Economics

Digital Gold Currency (DGC)

Digital Gold Currency (DGC)

Digital gold currency (DGC) is an electronic form of money that is backed by gold reserves held in vaults by private agencies. It is a form of electronic money (or digital currency) based on mass units of gold. Gold is a universally accepted monetary product and became an optimal global solution for use in digital currency systems. The holders of any particular DGC can pay one another in gold, or currency units representative of gold held in physical form by the issuing company. It is hard to use digital currencies because its acceptance is not universal. Exchange rate risk also threatened the holders of DGCs. The value of gold fluctuates in its relationship to global, national currencies.

Digital gold currency systems, such as e-gold, held gold bullion and issued digital currency units representing small amounts of gold. It is a kind of representative money, as a US paper gold certificate at the time (from 1873 to 1933) that these were exchangeable for gold on demand. The typical unit of account for such currency is linked to grams or troy ounces of gold, although other units such as the gold dinar are sometimes used. DGCs are backed by gold through unallocated or allocated gold storage. Digital gold currencies are issued by a number of companies, each of which provides a system that enables users to pay each other in units that hold the same value as gold bullion. Each of these companies, or exchanges, maintain a physical reserve reflecting 100 percent of client accounts. The first DGCs appeared in the mid-1990s, led by E-Gold.
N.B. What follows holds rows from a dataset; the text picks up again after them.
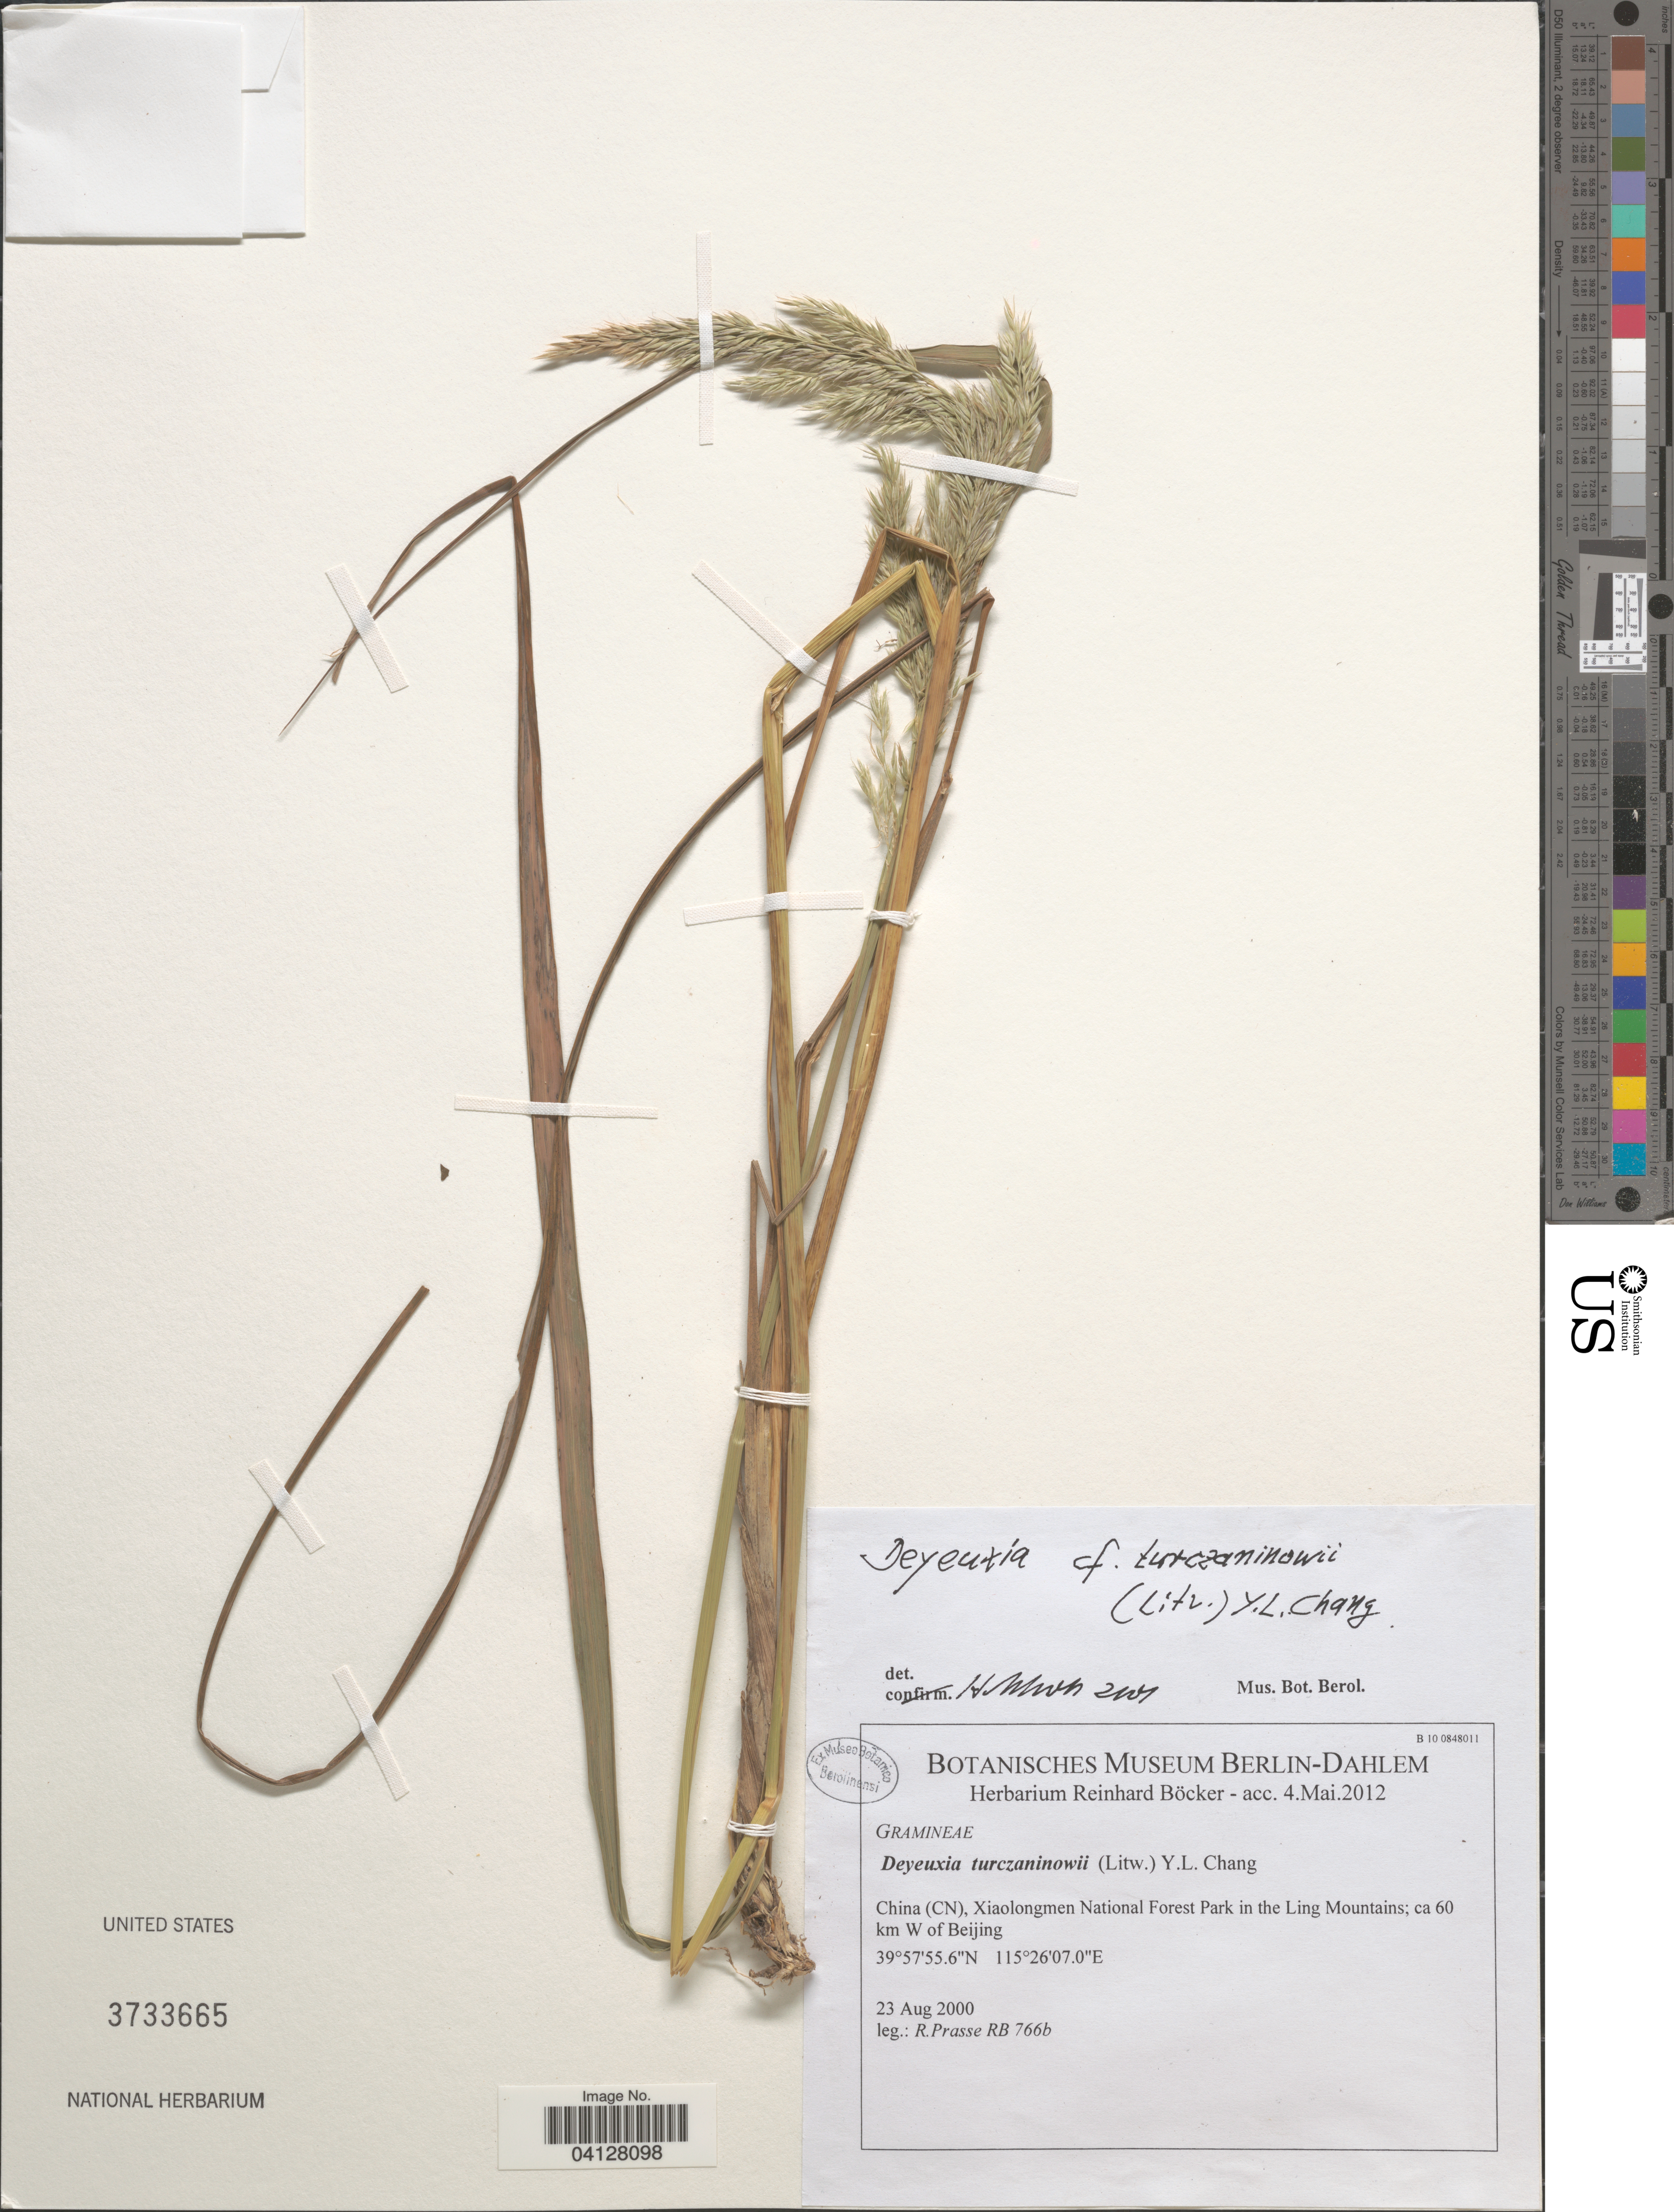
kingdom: Plantae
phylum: Tracheophyta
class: Liliopsida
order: Poales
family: Poaceae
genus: Deyeuxia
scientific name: Deyeuxia turczaninowii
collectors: R. Prasse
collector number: RB 766b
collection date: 2000-08-23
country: China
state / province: Beijing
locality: Xiaolongmen National Forest Park in the Ling Mountains; ca 60 km W of Beijing.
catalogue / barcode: US 3733665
A series of other currencies have emerged in the years since, with most failing for a variety of reasons.

Digital gold currency makes an excellent transnational currency. Digital gold currencies are issued by a number of companies, each of which provides a system that enables users to pay each other in units that hold the same value as gold bullion. DGC works well as a medium of exchange for local or global trade. These competing providers issue a type of independent currency. This creates exchange risk for any individual account holder, in the same way, one would experience exchange risk by holding a bank account in a foreign currency.